NX-AI / xlstm

Official repository of the xLSTM.
GNU Affero General Public License v3.0
918 stars 66 forks source link

'sLSTMLayer' object has no attribute 'step' #20

Open hiimbach opened 2 weeks ago

hiimbach commented 2 weeks ago

Hi, thank so much for your work.

I am testing the model on multiple configs. While using step() method to get both the output and the states, I observed that models with sLSTM layer does not have method step. Instead, to get the state, we must use the argument return_last_state=True. This causes the xLSTM Language model cannot get state.

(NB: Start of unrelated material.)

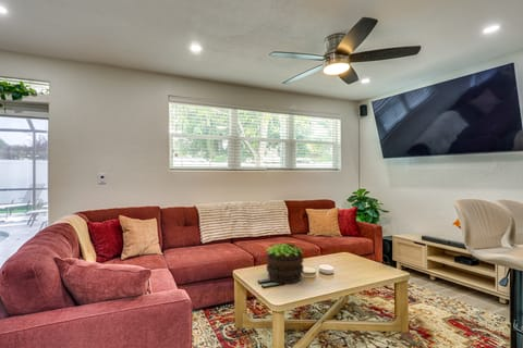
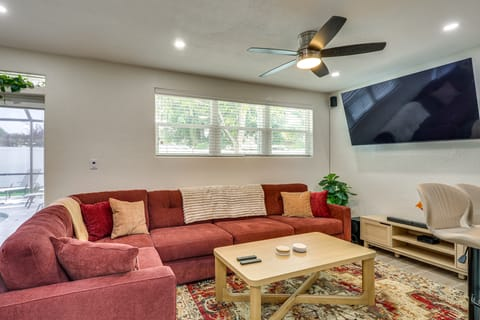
- potted plant [265,243,305,285]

This is my code used:

from omegaconf import OmegaConf
import torch
from dacite import from_dict
from dacite import Config as DaciteConfig
from xlstm import xLSTMLMModel, xLSTMLMModelConfig

xlstm_cfg = """ 
vocab_size: 50304
mlstm_block:
  mlstm:
    conv1d_kernel_size: 4
    qkv_proj_blocksize: 4
    num_heads: 4
slstm_block:
  slstm:
    backend: vanilla
    num_heads: 4
    conv1d_kernel_size: 4
    bias_init: powerlaw_blockdependent
  feedforward:
    proj_factor: 1.3
    act_fn: gelu
context_length: 256
num_blocks: 7
embedding_dim: 128
slstm_at: [1]
"""
cfg = OmegaConf.create(xlstm_cfg)
cfg = from_dict(data_class=xLSTMLMModelConfig, data=OmegaConf.to_container(cfg), config=DaciteConfig(strict=True))
model = xLSTMLMModel(cfg)

x = torch.randint(0, 50304, size=(4, 256)).to("cpu")
model = model.to("cpu")

model.step(torch.Tensor([1]).unsqueeze(dim=0).long())

This is the error: AttributeError: 'sLSTMLayer' object has no attribute 'step'

I wonder can you change the method in the sLSTM for analogousness. Thank you so much.

liujike commented 1 week ago

which is your version?